The Left Democratic Front is an alliance of communist, socialist, progressive and ecologist political parties in the Indian state of Maharashtra.

==Background==
The parties of LDF and republican parties formed an alliance named Republican Left Democratic Front for 2009 Maharashtra Legislative Assembly election.

==Current members==

| Party |  | Flag | Symbol | Leader |
|---|---|---|---|---|
|  | Communist Party of India (Marxist) |  |  | Ashok Dhawale |
|  | Communist Party of India |  |  | Bhalchandra Kango |
|  | Samajwadi Party |  |  | Abu Asim Azmi |
|  | Communist Party of India (Marxist–Leninist) Liberation |  |  | Shyam Gohil |
|  | Peasants and Workers Party of India |  |  | Jayant Prabhakar Patil |
|  | Bahujan Vikas Aghadi |  |  | Hitendra Thakur |
|  | Swabhimani Paksha |  |  | Raju Shetty |
|  | Satyashodhak Communist Party |  |  | Kishor Dhamale |
|  | Bahujan Republican Socialist Party |  |  | Suresh Mane |
|  | Republican Party of India (Secular) |  |  | Mahendra Pandagle |

==Objectives==
The front goals a series to highlight the issues including remunerative price for agricultural produce, minimum wage and social security to agricultural labourers and unorganised workers, injustice and atrocities on women, dalits, adivasis, minorities and OBCs, the burning problems of price rise and unemployment, the defence of constitutional values and strong opposition to communal and ‘Manuwadi fascism’ of the RSS-BJP. The alliance also wants to maximise anti-BJP votes in the upcoming elections.

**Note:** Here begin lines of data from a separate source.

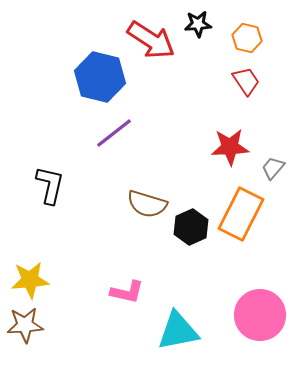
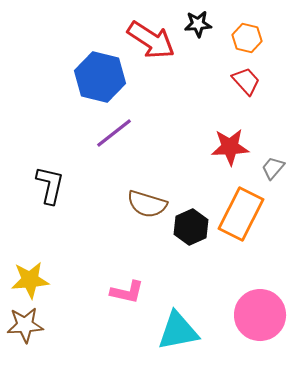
red trapezoid: rotated 8 degrees counterclockwise
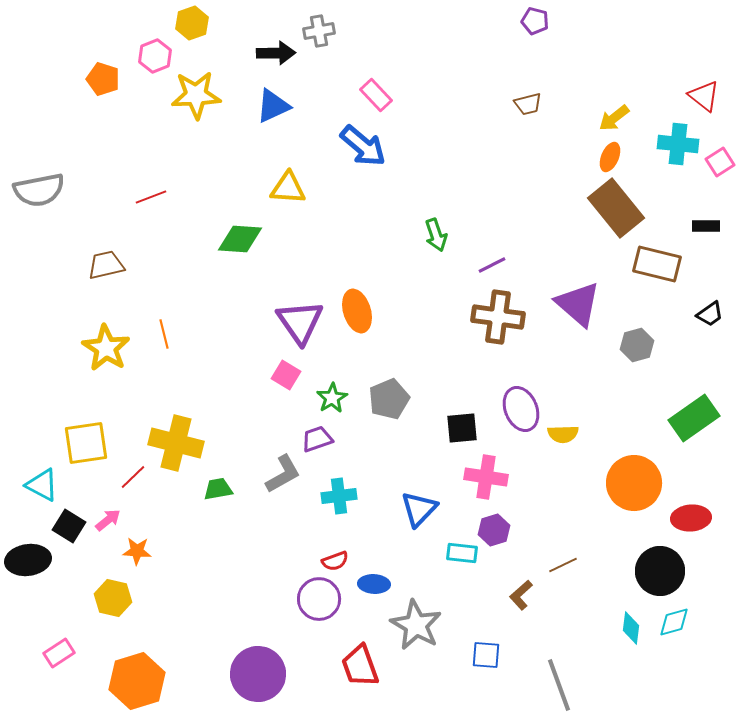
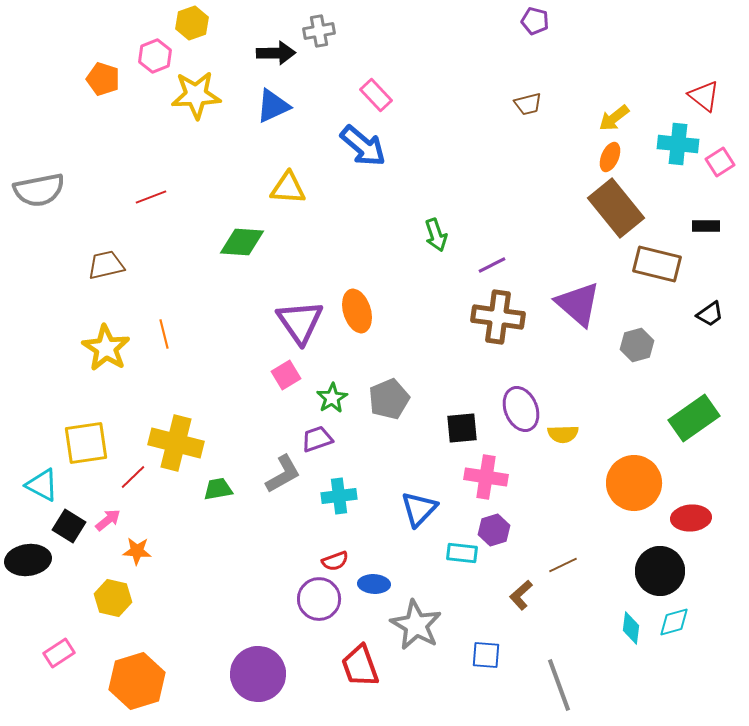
green diamond at (240, 239): moved 2 px right, 3 px down
pink square at (286, 375): rotated 28 degrees clockwise
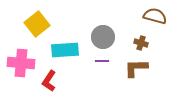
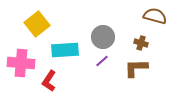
purple line: rotated 40 degrees counterclockwise
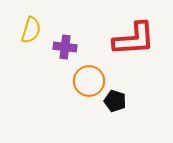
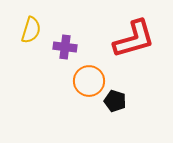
red L-shape: rotated 12 degrees counterclockwise
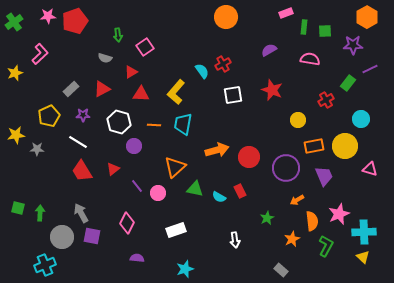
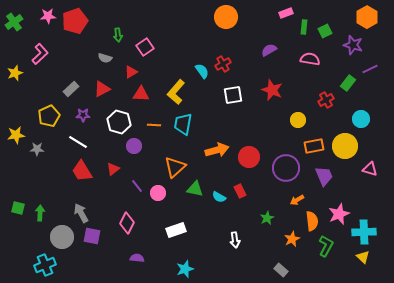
green square at (325, 31): rotated 24 degrees counterclockwise
purple star at (353, 45): rotated 18 degrees clockwise
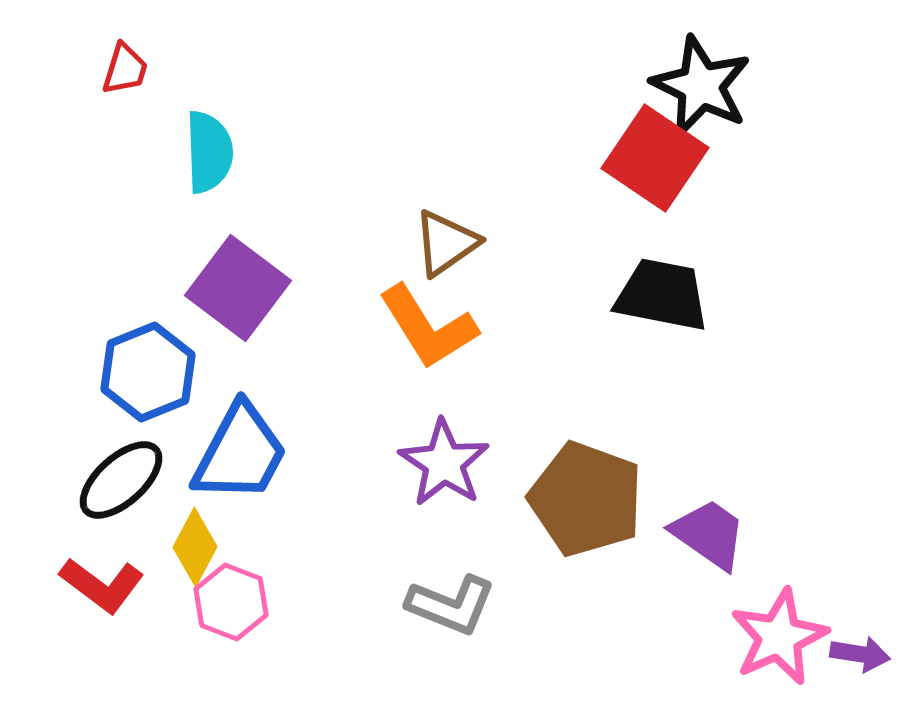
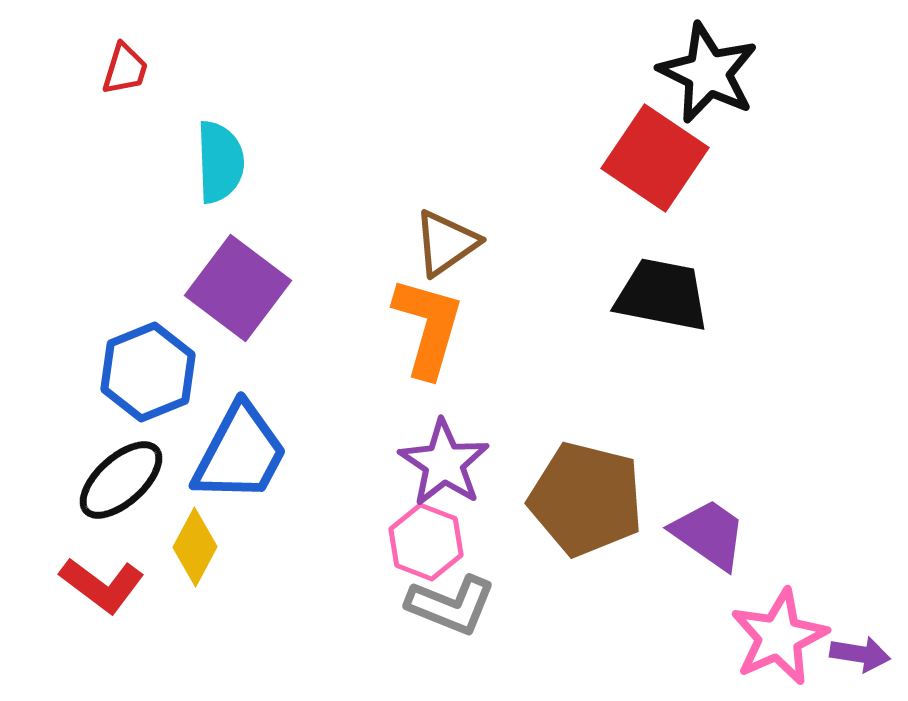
black star: moved 7 px right, 13 px up
cyan semicircle: moved 11 px right, 10 px down
orange L-shape: rotated 132 degrees counterclockwise
brown pentagon: rotated 6 degrees counterclockwise
pink hexagon: moved 195 px right, 60 px up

To achieve these goals, a six membered core committee was formed. The members of the committee are CPI(M) Politburo member Ashok Dhawale, former MP Raju Shetti, CPI leader Bhalchandra Kango, PWPI general secretary and MLC member Jayant Prabhakar Patil, SP leader and MLA Abu Asim Azmi, BVA leader Hitendra Thakur.